= YOUR GOAL =
Going down the listing below, print exactly each line from the one with "una parte integral" up to and including the one with "preparan tu cuerpo para la", and skip the rest.
*** SOURCE MATERIAL ***
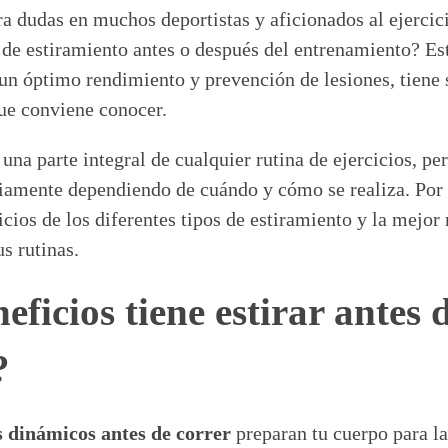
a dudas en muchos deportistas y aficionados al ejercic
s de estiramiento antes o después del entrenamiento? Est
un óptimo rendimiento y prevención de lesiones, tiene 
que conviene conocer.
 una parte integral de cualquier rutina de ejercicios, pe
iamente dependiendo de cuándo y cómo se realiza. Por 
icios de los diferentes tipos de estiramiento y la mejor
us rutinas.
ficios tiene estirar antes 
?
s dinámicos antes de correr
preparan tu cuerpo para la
*** End of SOURCE MATERIAL ***
*** SOURCE MATERIAL ***
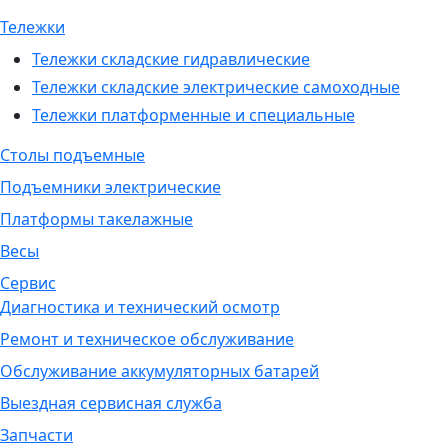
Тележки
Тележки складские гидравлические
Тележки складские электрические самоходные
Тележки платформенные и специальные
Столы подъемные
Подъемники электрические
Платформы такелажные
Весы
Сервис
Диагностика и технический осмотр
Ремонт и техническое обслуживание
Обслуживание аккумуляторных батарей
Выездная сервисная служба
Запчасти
*** End of SOURCE MATERIAL ***
= TASK SOLUTION =
 una parte integral de cualquier rutina de ejercicios, pe
iamente dependiendo de cuándo y cómo se realiza. Por 
icios de los diferentes tipos de estiramiento y la mejor
us rutinas.
ficios tiene estirar antes 
?
s dinámicos antes de correr
preparan tu cuerpo para la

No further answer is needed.